Cela dit, Kate ne comptait pas y revenir. Elle aurait préféré le brûler jusqu'à la dernière pierre que repasser ses portes. De toute façon, elle le brûlerait peut-être jusqu'à la dernière pierre un de ces jours. L'idée la fit sourire.
Se sentant tiraillée par la faim, Kate sortit son dernier gâteau et commença à l'engloutir. Alors, elle se souvint de sa sœur. Elle coupa la moitié du gâteau et le lui tendit.
Sophia la regarda avec espoir mais en se sentant coupable.
“Ne t'inquiète pas”, mentit Kate. “J'en ai un autre dans ma robe.”
Sophia garda sa moitié de gâteau à contrecœur. Kate sentait que sa sœur savait qu'elle mentait mais qu'elle avait trop faim pour se priver de ce gâteau. Pourtant, elles étaient si proches l'une de l'autre que Kate sentait la faim de sa sœur et Kate ne pouvait jamais se permettre d'être heureuse si sa sœur ne l'était pas.

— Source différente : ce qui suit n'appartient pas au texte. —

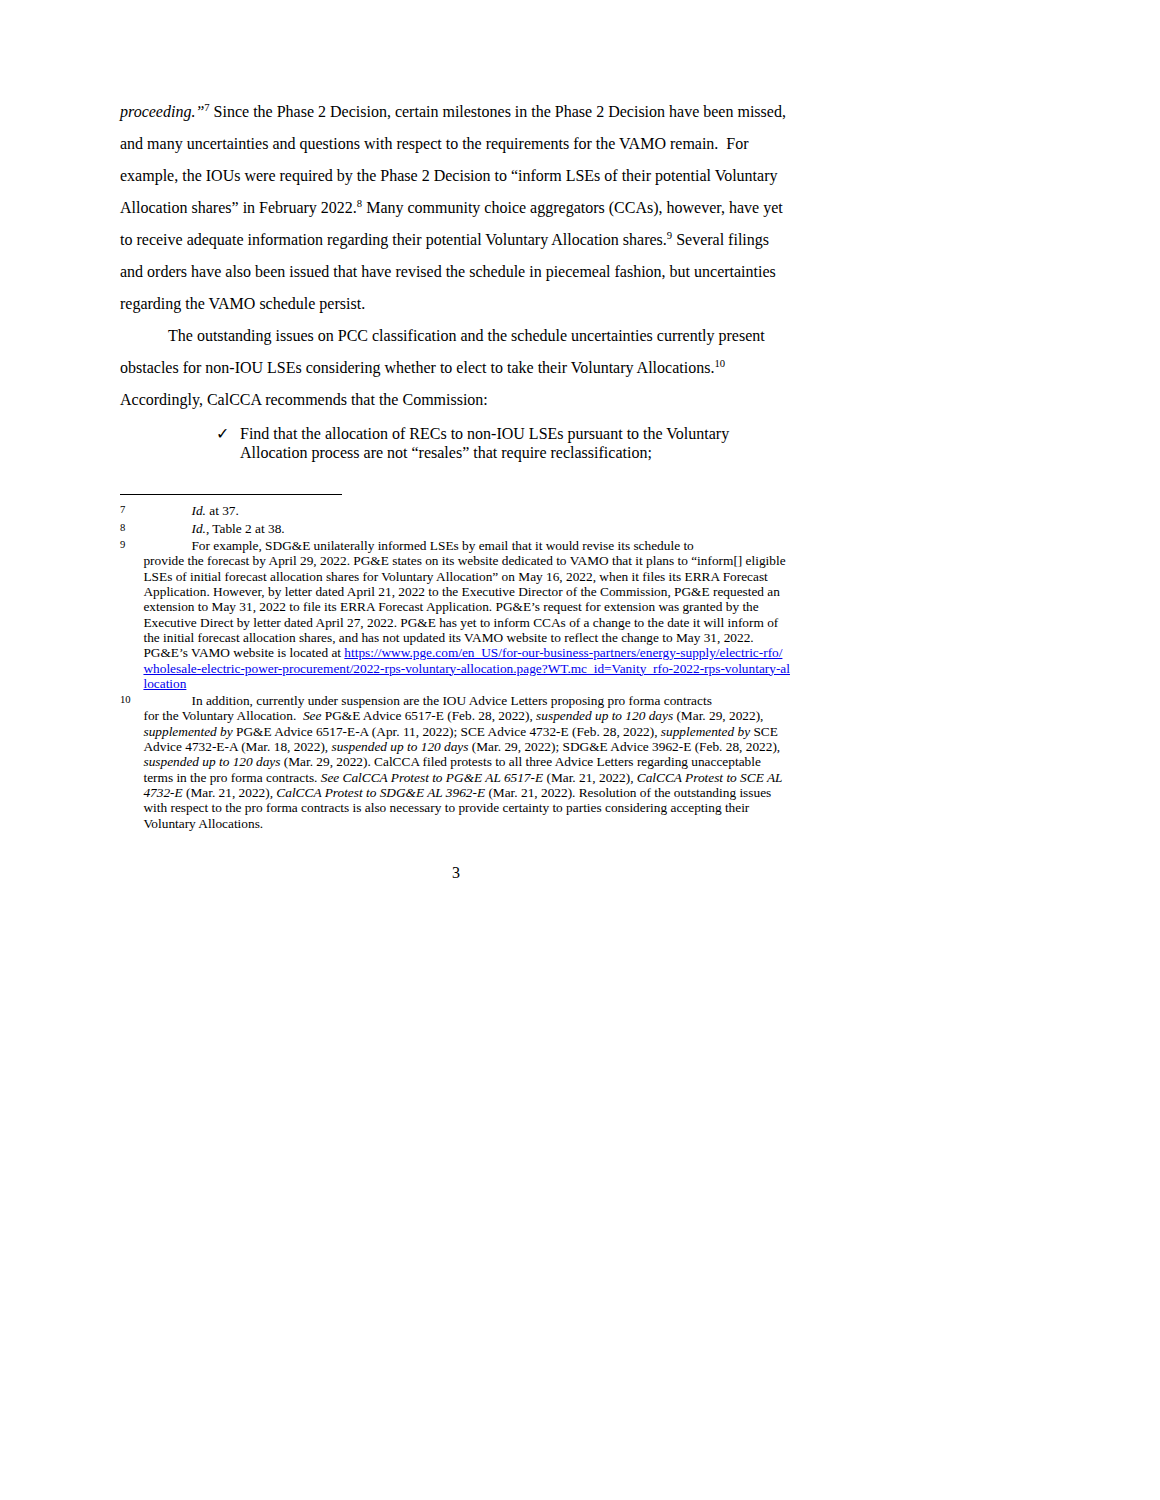proceeding.”7 Since the Phase 2 Decision, certain milestones in the Phase 2 Decision have been missed, and many uncertainties and questions with respect to the requirements for the VAMO remain. For example, the IOUs were required by the Phase 2 Decision to “inform LSEs of their potential Voluntary Allocation shares” in February 2022.8 Many community choice aggregators (CCAs), however, have yet to receive adequate information regarding their potential Voluntary Allocation shares.9 Several filings and orders have also been issued that have revised the schedule in piecemeal fashion, but uncertainties regarding the VAMO schedule persist.
The outstanding issues on PCC classification and the schedule uncertainties currently present obstacles for non-IOU LSEs considering whether to elect to take their Voluntary Allocations.10 Accordingly, CalCCA recommends that the Commission:
✓ Find that the allocation of RECs to non-IOU LSEs pursuant to the Voluntary Allocation process are not “resales” that require reclassification;
7 Id. at 37.
8 Id., Table 2 at 38.
9 For example, SDG&E unilaterally informed LSEs by email that it would revise its schedule toprovide the forecast by April 29, 2022. PG&E states on its website dedicated to VAMO that it plans to “inform[] eligible LSEs of initial forecast allocation shares for Voluntary Allocation” on May 16, 2022, when it files its ERRA Forecast Application. However, by letter dated April 21, 2022 to the Executive Director of the Commission, PG&E requested an extension to May 31, 2022 to file its ERRA Forecast Application. PG&E’s request for extension was granted by the Executive Direct by letter dated April 27, 2022. PG&E has yet to inform CCAs of a change to the date it will inform of the initial forecast allocation shares, and has not updated its VAMO website to reflect the change to May 31, 2022. PG&E’s VAMO website is located at https://www.pge.com/en_US/for-our-business-partners/energy-supply/electric-rfo/wholesale-electric-power-procurement/2022-rps-voluntary-allocation.page?WT.mc_id=Vanity_rfo-2022-rps-voluntary-allocation
10 In addition, currently under suspension are the IOU Advice Letters proposing pro forma contractsfor the Voluntary Allocation. See PG&E Advice 6517-E (Feb. 28, 2022), suspended up to 120 days (Mar. 29, 2022), supplemented by PG&E Advice 6517-E-A (Apr. 11, 2022); SCE Advice 4732-E (Feb. 28, 2022), supplemented by SCE Advice 4732-E-A (Mar. 18, 2022), suspended up to 120 days (Mar. 29, 2022); SDG&E Advice 3962-E (Feb. 28, 2022), suspended up to 120 days (Mar. 29, 2022). CalCCA filed protests to all three Advice Letters regarding unacceptable terms in the pro forma contracts. See CalCCA Protest to PG&E AL 6517-E (Mar. 21, 2022), CalCCA Protest to SCE AL 4732-E (Mar. 21, 2022), CalCCA Protest to SDG&E AL 3962-E (Mar. 21, 2022). Resolution of the outstanding issues with respect to the pro forma contracts is also necessary to provide certainty to parties considering accepting their Voluntary Allocations.
3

Finalement, elles émergèrent prudemment de leur cachette toutes les deux.
“Alors, grande sœur ?” demanda Kate. “Tu as une idée ?”
Sophie soupira et secoua la tête.
“Eh bien, je meurs de faim”, dit Kate. “Ce sera mieux de réfléchir le ventre plein.”
Sophia approuva d'un hochement de tête et elles repartirent toutes les deux vers les grandes rues.
Elles trouvèrent bientôt une cible (un autre boulanger) et volèrent leur petit-déjeuner comme elles avaient volé leur dernier repas. Quand elles se précipitèrent dans une ruelle et mangèrent avec avidité, elles se sentirent tentées de se dire qu'elles pourraient vivre le reste de leur vie comme ça, en utilisant leur talent commun pour prendre ce qu'il leur fallait en détournant l'attention des gens. Cependant, Kate savait que cela ne pouvait pas marcher comme ça. Aucune bonne chose ne durait pour toujours.
Kate regarda la ville qui s'affairait devant elle. C'était irrésistible. De plus, les rues de la ville semblaient s'étendre jusqu'à l'infini.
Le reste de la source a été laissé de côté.